Hope you would find the article
Securing Managed Assemblies with Native Exe Interoperability (http://www.geocities.com/krishnapg/SecureAssembly.html) available at http://www.geocities.com/krishnapg/SecureAssembly.html
interesting in this regard.

Thanking you,
Yours,
P.GopalaKrishna.

Hello,

I'm trying to bypass the Strong name protecnion in one signed assembly.
I have removed the signature and recompiled the .il file and then I have loaded the assembly, but when the assembly calls one metod that has a the attribut ".permissionset linkcheck" the program fails:

Request for the permission of type System.Security.Permissions.StrongNameIdentityPermission,
mscorlib, Version=1.0.5000.0, Culture=neutral, PublicKeyToken=b77a5c561934e089 failed.

Then I have removed the entry

.permissionset linkcheck = (3C 00 50 00 65 ....)

But then I get the error

Object reference not set to an instance of an object.

Do you Know how to bypass the StrongNameIdentityPermission?

Thanks

For the simple minded, or those that are looking to do some .Net assembly (RE-configuring), read on.
If you are looking to modify strong named assemblies, or not, on your local server,
step 1. download Microsoft .NET Framework 2.0 SDK Beta from MSDN if you don't have it. For those that insist on the old stuff, you can download the 1.1 release.
step 2. decompile the assembly (run ildasm.exe). It's a good idea to create a subfolder (i.e. IL) for the output *.il, *.res, *.resources, etc.
step 3. edit/patch/whatever the *.il assembly (using notepad or similar)
At this point, better before, it's a good idea to backup the original assembly to a new name or different folder.
step 4. compile using (ilasm.exe)
example below for dll assembly:
ilasm "C:\Program Files\Some Software Folder\IL\Your_assembly.il" /resource:"C:\Program Files\Some Software Folder\IL\Your_assembly.res" /dll /output:"C:\Program Files\Some Software Folder\bin\Your_assembly.dll"
step 5. run PEVerify.exe
example below:
PEVerify "C:\Program Files\Some Software Folder\bin\Your_assembly.dll" /md /il
This will tell you a few things.
1. Is this a strong named assembly
2. Is this a managed code assembly
3. Did you F*** up the modifications in your *.il file
If a strong named assembly, then,
step 6. Delete the assembly from the GAC. On my machine it is here:
C:\WINDOWS\assembly
step 7. run sn.exe to remove the strong named assembly from the verification
process in .Net.
example below:
sn -Vr "C:\Program Files\Some Software Folder\bin\Your_assembly.dll"
This must be done on the computer/server where the bin or GAC libraries are.
step 8. goback and run step 5.
PEVerify should not complain any more about the assembly.
Move the assembly to whatever bin folder if not compiled there already, or
if using GAC, then,
step 9. Run gacutil.exe for your *.dll
example below:
gacutil /i "C:\Program Files\Some Software Folder\bin\Your_assembly.dll"

Voila!!

It's always a good idea to cleanup old .Net temp files before using the new
assembly.
On my WINXP SP1 machine running .Net framework 2.0 it would be here:
C:\WINDOWS\Microsoft.NET\Framework\v2.0.40607\Temporary ASP.NET Files.

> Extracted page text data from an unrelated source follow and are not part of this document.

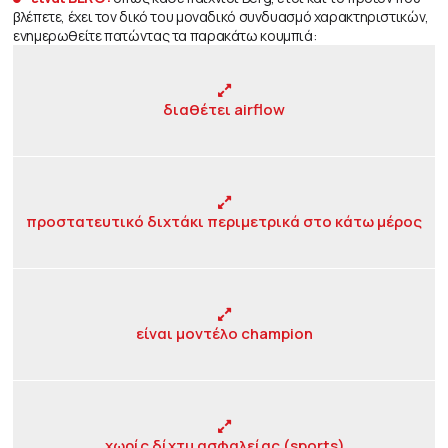
βλέπετε, έχει τον δικό του μοναδικό συνδυασμό χαρακτηριστικών,
ενημερωθείτε πατώντας τα παρακάτω κουμπιά:
διαθέτει airflow
προστατευτικό διχτάκι περιμετρικά στο κάτω μέρος
είναι μοντέλο champion
χωρίς δίχτυ ασφαλείας (sports)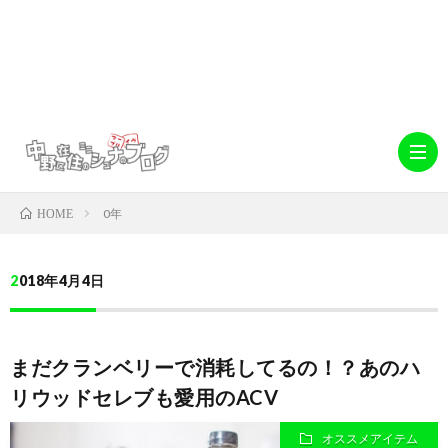
0年
HOME
ホ
2018年4月4日
ー
abo
まだクランベリーで消耗してるの！？あのハ
ム
中
デ
リウッドセレブも愛用のACV
野
キ
オススメアイテム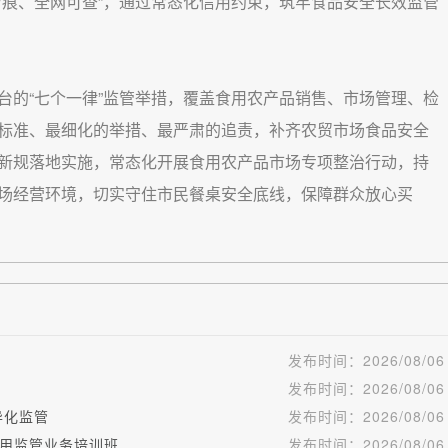
留痕、全网可查”，通过常态化信用约束，筑牢食品安全长效监管
的“七个一律”监管举措，覆盖食用农产品销售、市场管理、检
标准、最细化的举措、最严肃的追责，补齐农贸市场食品安全
新规落地实施，常态化开展食用农产品市场专项整治行动，持
场经营环境，切实守住市民餐桌安全底线，保障群众放心买
发布时间：
2026/08/06
发布时间：
2026/08/06
异化监管
发布时间：
2026/08/06
用监管业务培训班
发布时间：
2026/08/06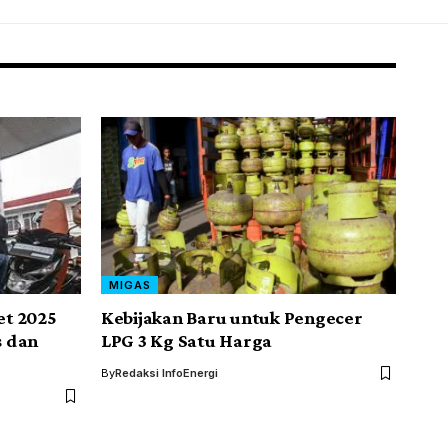
MIGAS
et 2025
Kebijakan Baru untuk Pengecer
s dan
LPG 3 Kg Satu Harga
By
Redaksi InfoEnergi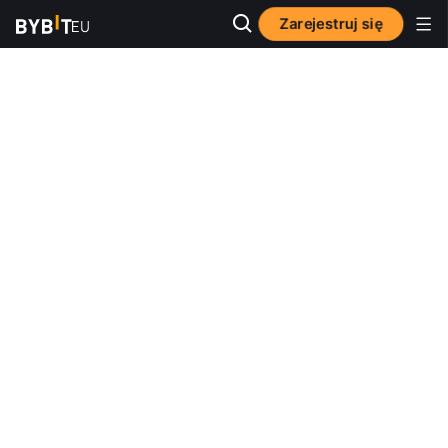
Zarejestruj się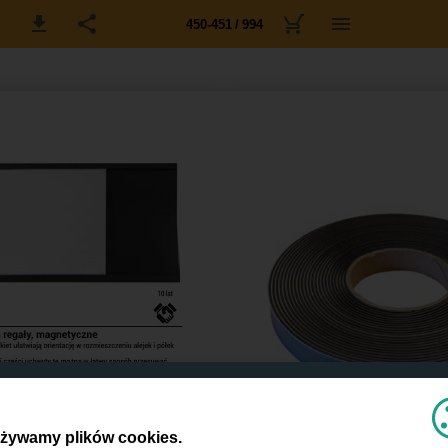
450-451 / 994
żywamy plików cookies.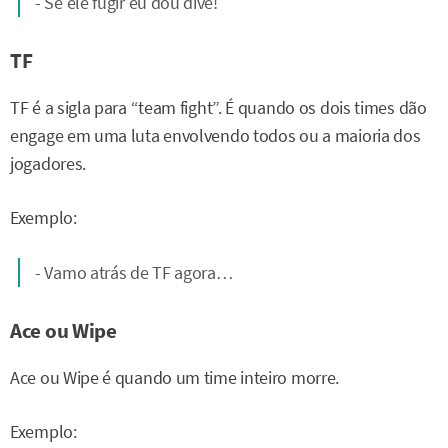
- Se ele fugir eu dou dive!
TF
TF é a sigla para “team fight”. É quando os dois times dão
engage em uma luta envolvendo todos ou a maioria dos
jogadores.
Exemplo:
- Vamo atrás de TF agora…
Ace ou Wipe
Ace ou Wipe é quando um time inteiro morre.
Exemplo: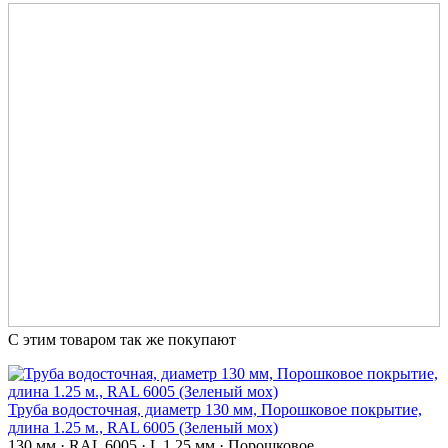
С этим товаром так же покупают
Труба водосточная, диаметр 130 мм, Порошковое покрытие,
длина 1.25 м., RAL 6005 (Зеленый мох)
130 мм · RAL 6005 · L 1.25 мм · Порошковое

Make sure you delete ALL occurrences of the old assembly if not using the GAC, OR make references to your NEW and improved assembly.

You should be good to go after that.

Special note: Yes, some vendors are using obfuscators to trick up decompilers, notably ILDASM. I have had some success in exposing the code using a product
from:
http://www.remotesoft.com/

RemoteSoft DotNet explorer. Excellent tool. If you have the bucks it will
do everything, but at the very least, the free version will let you look
at the assembly and it's internals.

Cheers

You might also look at:
http://www.aisto.com/roeder/dotnet/

In my experience .Net Reflector succeeds where even RemoteSoft's tools fails.

I used the 'resign' method' a while back (figured it out myself) as the 'unpacking' of the SN protection failed for me.